• _Problem to solve_
Repeat the stretch of entries below from the line with "Lei Kandir, e" through the line with "milhões de brasileiros passam fome (15,5% da". Include both ends and add nothing.

• _Information shown_
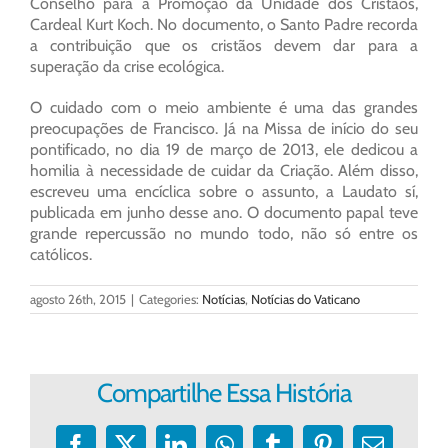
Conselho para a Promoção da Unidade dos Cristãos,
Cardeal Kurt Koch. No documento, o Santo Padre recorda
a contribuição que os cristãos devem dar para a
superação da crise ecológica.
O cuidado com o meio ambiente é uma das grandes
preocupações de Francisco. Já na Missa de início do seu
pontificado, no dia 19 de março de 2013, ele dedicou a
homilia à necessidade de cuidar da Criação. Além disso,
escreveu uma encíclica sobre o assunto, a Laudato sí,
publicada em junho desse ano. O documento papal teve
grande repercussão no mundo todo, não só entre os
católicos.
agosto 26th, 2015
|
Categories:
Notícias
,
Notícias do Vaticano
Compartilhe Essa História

==

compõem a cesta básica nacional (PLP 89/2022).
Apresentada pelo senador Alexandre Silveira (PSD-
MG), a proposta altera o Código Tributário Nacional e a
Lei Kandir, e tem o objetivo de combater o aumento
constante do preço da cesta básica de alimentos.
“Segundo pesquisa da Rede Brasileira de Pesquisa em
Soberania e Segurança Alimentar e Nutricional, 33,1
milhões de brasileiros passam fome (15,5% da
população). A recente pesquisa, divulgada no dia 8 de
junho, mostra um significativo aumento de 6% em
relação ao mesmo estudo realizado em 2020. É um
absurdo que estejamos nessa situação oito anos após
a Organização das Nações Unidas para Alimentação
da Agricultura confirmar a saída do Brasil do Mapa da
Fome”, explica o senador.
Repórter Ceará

...

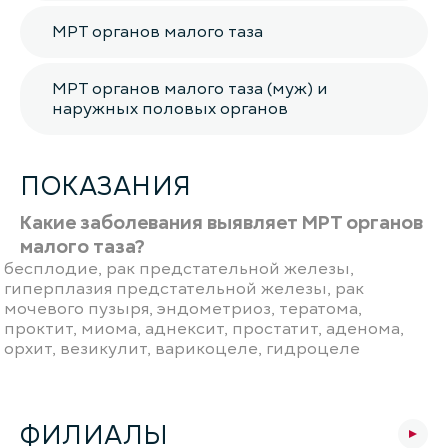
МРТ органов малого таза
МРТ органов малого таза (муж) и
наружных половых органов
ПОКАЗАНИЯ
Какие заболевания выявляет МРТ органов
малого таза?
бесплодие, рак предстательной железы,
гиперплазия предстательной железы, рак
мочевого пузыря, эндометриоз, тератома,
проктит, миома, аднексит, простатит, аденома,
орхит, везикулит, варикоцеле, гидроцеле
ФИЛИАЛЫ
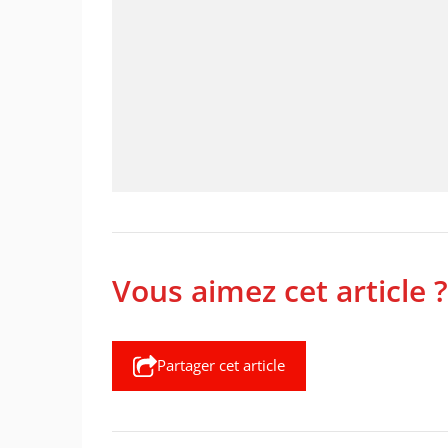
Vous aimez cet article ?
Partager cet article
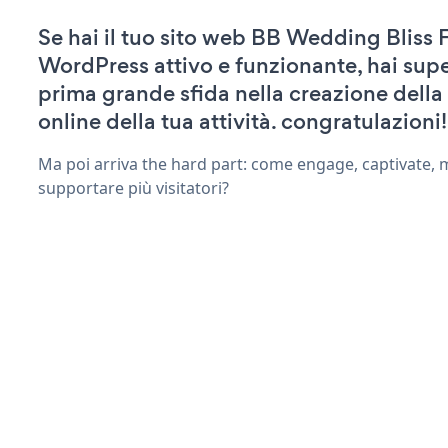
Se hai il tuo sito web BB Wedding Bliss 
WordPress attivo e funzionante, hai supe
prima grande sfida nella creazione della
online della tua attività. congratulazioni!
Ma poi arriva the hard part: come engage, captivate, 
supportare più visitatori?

• _Problem solution_
Lei Kandir, e tem o objetivo de combater o aumento
constante do preço da cesta básica de alimentos.
“Segundo pesquisa da Rede Brasileira de Pesquisa em
Soberania e Segurança Alimentar e Nutricional, 33,1
milhões de brasileiros passam fome (15,5% da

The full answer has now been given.